Consider in turn the energetics of the Lorentz force picture. The field strength from inversions from the Si i line, before and after the flare, is of order 800 G from which the magnetic energy density is B²/8π = 2.5 × 10⁴ erg cm⁻³, about a third of the photospheric thermal energy density, 3/2p_ph (the latter is a lower limit because we neglect latent heat of ionization). The Alfvén speed c_A for a photospheric density of 2.6 × 10⁻⁷ g cm⁻³ is 4.3 km s⁻¹, so the local magnetic energy flux is at most

$$\begin{equation*} F_M A \lesssim c_A \frac{B^2}{8\pi } A = 2.4\times 10^{26} \ \ {\rm erg\, s^{-1}}, \end{equation*}$$

scaling as $B^3/\sqrt{\rho }$. This estimate is entirely a local one; it does not take into account the connections of the magnetic field throughout the entire flux system or the fact that momentum and energy is readily imparted to localities from a far larger reservoir of magnetic energy encompassing the entire volume of the active region. Thus there is naturally sufficient energy in the magnetic field of the entire active region to account for the acoustic source. But it should also be remembered that only a fraction of the total magnetic energy is available as free energy, only a fraction will penetrate into the interior, and measured changes in magnetic fields before and after flares are small relative to the ambient field. Estimating the free energy change over the entire active region is not a simple task and is fraught with problems (De Rosa et al. 2009), so is not attempted here.
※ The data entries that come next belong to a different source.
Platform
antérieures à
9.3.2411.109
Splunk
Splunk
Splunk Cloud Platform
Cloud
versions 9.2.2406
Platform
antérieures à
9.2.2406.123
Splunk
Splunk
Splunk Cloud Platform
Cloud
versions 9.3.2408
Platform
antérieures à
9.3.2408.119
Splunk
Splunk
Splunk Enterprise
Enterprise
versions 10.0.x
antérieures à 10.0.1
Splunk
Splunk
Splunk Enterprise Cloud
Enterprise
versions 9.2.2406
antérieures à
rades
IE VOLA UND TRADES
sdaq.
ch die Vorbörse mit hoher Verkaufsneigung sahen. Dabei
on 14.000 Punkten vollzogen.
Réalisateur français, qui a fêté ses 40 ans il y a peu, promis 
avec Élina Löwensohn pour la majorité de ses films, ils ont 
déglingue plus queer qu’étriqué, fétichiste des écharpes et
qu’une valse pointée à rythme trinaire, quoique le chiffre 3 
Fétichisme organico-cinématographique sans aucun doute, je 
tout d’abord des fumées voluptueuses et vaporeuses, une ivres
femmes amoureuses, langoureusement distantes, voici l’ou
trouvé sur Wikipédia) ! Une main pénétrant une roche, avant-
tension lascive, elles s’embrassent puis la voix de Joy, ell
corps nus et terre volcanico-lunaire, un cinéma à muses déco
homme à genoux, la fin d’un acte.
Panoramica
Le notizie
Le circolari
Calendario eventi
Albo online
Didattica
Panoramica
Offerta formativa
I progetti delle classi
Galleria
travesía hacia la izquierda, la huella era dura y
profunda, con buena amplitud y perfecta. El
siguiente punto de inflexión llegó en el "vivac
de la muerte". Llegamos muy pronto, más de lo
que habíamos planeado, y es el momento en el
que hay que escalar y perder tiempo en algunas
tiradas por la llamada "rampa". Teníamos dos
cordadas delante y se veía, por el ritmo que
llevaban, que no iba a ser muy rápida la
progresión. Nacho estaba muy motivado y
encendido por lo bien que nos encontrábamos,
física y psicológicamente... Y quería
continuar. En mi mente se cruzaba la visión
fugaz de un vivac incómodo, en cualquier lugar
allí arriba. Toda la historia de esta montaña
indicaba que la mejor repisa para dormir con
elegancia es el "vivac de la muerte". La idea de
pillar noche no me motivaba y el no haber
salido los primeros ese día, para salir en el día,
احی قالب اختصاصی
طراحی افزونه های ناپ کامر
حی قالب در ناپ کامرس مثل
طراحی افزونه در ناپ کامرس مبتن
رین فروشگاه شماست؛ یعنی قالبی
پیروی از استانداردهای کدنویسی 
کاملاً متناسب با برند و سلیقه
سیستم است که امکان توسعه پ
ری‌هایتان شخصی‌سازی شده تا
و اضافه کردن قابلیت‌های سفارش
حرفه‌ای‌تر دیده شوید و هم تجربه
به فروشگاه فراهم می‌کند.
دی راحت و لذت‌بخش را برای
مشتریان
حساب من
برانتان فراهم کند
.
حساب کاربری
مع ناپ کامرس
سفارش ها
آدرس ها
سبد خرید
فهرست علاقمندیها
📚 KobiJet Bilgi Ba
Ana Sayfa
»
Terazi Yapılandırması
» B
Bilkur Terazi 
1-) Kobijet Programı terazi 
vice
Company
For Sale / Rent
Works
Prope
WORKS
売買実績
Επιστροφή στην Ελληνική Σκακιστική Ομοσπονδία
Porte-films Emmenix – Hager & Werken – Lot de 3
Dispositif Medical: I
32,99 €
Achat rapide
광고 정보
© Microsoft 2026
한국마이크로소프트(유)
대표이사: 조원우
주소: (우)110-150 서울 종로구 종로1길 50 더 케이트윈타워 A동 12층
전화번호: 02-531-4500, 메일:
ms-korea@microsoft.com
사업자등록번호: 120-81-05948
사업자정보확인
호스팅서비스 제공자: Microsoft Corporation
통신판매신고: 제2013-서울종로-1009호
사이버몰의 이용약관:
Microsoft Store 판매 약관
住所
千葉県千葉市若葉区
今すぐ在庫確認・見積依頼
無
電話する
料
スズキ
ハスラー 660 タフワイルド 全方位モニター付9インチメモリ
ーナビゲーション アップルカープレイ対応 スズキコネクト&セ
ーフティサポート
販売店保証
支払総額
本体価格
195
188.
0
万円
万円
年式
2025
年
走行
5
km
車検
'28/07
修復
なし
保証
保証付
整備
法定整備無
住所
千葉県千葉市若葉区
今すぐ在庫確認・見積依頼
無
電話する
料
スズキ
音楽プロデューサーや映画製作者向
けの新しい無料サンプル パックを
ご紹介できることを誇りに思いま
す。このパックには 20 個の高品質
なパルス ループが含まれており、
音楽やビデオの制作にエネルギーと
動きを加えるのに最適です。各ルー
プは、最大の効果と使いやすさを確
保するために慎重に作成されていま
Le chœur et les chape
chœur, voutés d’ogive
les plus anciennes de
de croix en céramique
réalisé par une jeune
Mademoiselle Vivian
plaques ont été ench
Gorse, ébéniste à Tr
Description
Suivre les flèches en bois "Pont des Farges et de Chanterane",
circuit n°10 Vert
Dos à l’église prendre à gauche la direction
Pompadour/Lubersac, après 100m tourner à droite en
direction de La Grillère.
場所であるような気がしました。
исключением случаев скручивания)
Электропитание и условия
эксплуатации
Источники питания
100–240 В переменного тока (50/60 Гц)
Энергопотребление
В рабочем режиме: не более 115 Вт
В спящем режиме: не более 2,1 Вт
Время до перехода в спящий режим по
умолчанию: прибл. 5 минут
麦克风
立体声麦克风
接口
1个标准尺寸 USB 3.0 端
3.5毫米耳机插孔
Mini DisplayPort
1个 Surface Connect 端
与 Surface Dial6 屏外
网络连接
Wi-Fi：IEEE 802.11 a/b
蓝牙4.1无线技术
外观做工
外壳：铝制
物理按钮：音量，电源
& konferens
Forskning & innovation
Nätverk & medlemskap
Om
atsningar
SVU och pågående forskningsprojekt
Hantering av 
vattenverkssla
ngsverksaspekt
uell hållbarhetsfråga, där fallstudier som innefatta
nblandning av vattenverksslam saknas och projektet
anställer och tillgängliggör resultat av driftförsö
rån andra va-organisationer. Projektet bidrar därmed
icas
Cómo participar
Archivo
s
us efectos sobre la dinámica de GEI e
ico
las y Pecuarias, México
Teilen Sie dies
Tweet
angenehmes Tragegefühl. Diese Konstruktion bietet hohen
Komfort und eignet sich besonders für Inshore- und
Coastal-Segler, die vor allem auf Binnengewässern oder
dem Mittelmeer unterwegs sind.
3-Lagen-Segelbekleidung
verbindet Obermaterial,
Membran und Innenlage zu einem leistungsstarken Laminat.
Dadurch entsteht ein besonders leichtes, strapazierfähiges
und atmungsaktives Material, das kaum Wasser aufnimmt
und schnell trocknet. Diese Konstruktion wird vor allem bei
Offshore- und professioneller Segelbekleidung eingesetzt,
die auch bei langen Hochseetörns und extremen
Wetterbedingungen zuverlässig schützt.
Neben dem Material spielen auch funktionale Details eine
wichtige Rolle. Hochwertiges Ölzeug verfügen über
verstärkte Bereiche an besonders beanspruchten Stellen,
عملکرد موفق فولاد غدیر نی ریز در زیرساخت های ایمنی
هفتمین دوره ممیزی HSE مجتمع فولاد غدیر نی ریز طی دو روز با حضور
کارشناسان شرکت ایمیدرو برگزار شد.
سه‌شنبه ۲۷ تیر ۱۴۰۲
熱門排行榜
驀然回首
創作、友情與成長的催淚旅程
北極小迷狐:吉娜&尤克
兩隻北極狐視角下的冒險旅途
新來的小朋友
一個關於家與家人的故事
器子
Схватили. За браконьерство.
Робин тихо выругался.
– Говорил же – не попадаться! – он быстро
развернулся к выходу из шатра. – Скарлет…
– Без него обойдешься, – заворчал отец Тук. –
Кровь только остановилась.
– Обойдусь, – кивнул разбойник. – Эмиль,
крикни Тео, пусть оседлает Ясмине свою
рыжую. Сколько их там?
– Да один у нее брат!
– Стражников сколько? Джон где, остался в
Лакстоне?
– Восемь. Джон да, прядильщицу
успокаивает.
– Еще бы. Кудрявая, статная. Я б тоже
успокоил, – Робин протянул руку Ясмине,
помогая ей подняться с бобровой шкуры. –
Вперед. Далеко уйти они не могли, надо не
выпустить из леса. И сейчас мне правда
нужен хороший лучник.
Instead we assume that a magnetic force is responsible for the impulse into and below the photosphere at the acoustic source. The same argument for the enthalpy flux applies here no matter if a Lorentz-forced flow is responsible, and the same inadequate energy flux results from the stringent limit on flows found from the spectra of the Si i line. The reason is simple: magnetic fields are frozen to plasma under conditions of high magnetic Reynolds number, and motions of plasma must accompany any forcing no matter its origin. The collision time for a proton to exchange its momentum with a hydrogen atom is of order $4\times 10^{9} / \sqrt{T} n_H$ s. With T = 6000 K, n_H ≈ 10¹⁷ cm⁻³, this time is far smaller than any dynamical timescale (Gilbert et al. 2002). The partially ionized plasma behaves dynamically as a fully ionized plasma with the same charged particles, but with the additional neutral mass. Again therefore we must appeal to unresolved motions (i.e., waves). The fastest magnetosonic mode is the field-aligned modified sound wave when the plasma β > 1, so the same conclusions are drawn as for the non-magnetic case. The magnetic forces are either (a) incompatible with the observations of line profiles revealing down-flowing material with insufficient energy flux to account for the acoustic source, or (b) are in the form of modified high frequency sound waves with the same problems that the sound waves have.